Multidimensional Arrays
The x86-64 hardware can easily handle single-dimensional arrays. Unfortunately, there is no magic addressing mode that lets you easily access elements of multidimensional arrays. That’s going to take some work and several instructions.
Row-Major Ordering
Row-major ordering assigns successive elements, moving across the rows and then down the columns, to successive memory locations.

Row-major ordering is the method most high-level programming languages employ.

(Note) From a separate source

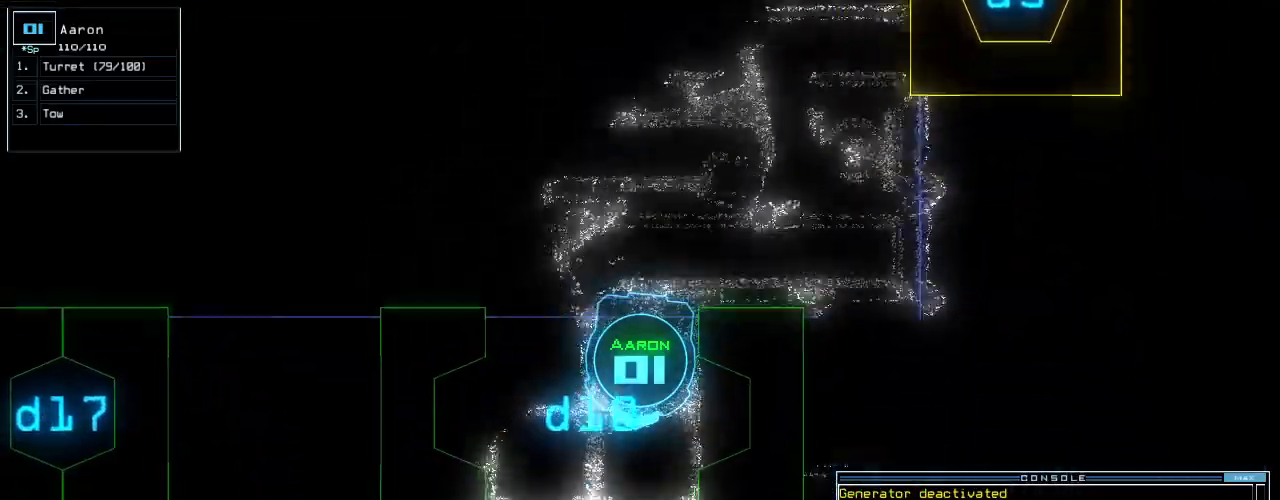
Gameplay with keyboard; each line is a JSON object with the keys held at the frame after it. "events" lists presses ("down") and releases ("up") of ".", "0", "1", "2", "3", "4", "5", "6", "7", "8", "9", "a", "b", "backspace", "c", "caps_lock", "comma", "ctrl_l", "ctrl_r", "d", "down", "e", "equals", "escape", "f", "f10", "g", "h", "i", "j", "k", "l", "left", "m", "minus", "n", "num3", "num9", "o", "p", "q", "quote", "r", "right", "s", "semicolon", "shift_l", "shift_r", "space", "t", "tab", "tilde", "u", "up", "v", "w", "x", "y" and "z" between this image and that frame as [ms after this image, input, new state], when the widget could be followed in between. No other keys are recorded. Mouse input is not recorded. Not read: return.
{"keys": ["up"], "events": [[60, "up", "up"], [200, "up", "down"], [260, "up", "up"], [340, "up", "down"]]}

The actual function that converts a list of index values into an offset is a slight modification of the formula for computing the address of an element of a single-dimensional array. The formula to compute the offset for a two dimensional row-major ordered array is as follows:
element_address =
base_address + (col_index * row_size + row_index) * element_size
For a three-dimensional array, the formula to compute the offset into memory is the following:
Address = Base +
((depth_index * col_size + col_index) * row_size + row_index) * element_size
For a four-dimensional array, declared in C/C++ as type A[i][j][k][m];, the formula for computing the address of an array element is shown here:
Address = Base +
(((left_index * depth_size + depth_index) * col_size + col_index) *
row_size + row_index) * element_size
One of the main reasons you won’t find higher-dimensional arrays in assembly language is that assembly language emphasizes the inefficiencies associated with such access.
Good assembly language programmers try to avoid two-dimensional arrays and often resort to tricks in order to access data in such an array when its use becomes absolutely mandatory.
Column-Major Ordering
Column-major ordering is the other function high-level languages frequently use to compute the address of an array element.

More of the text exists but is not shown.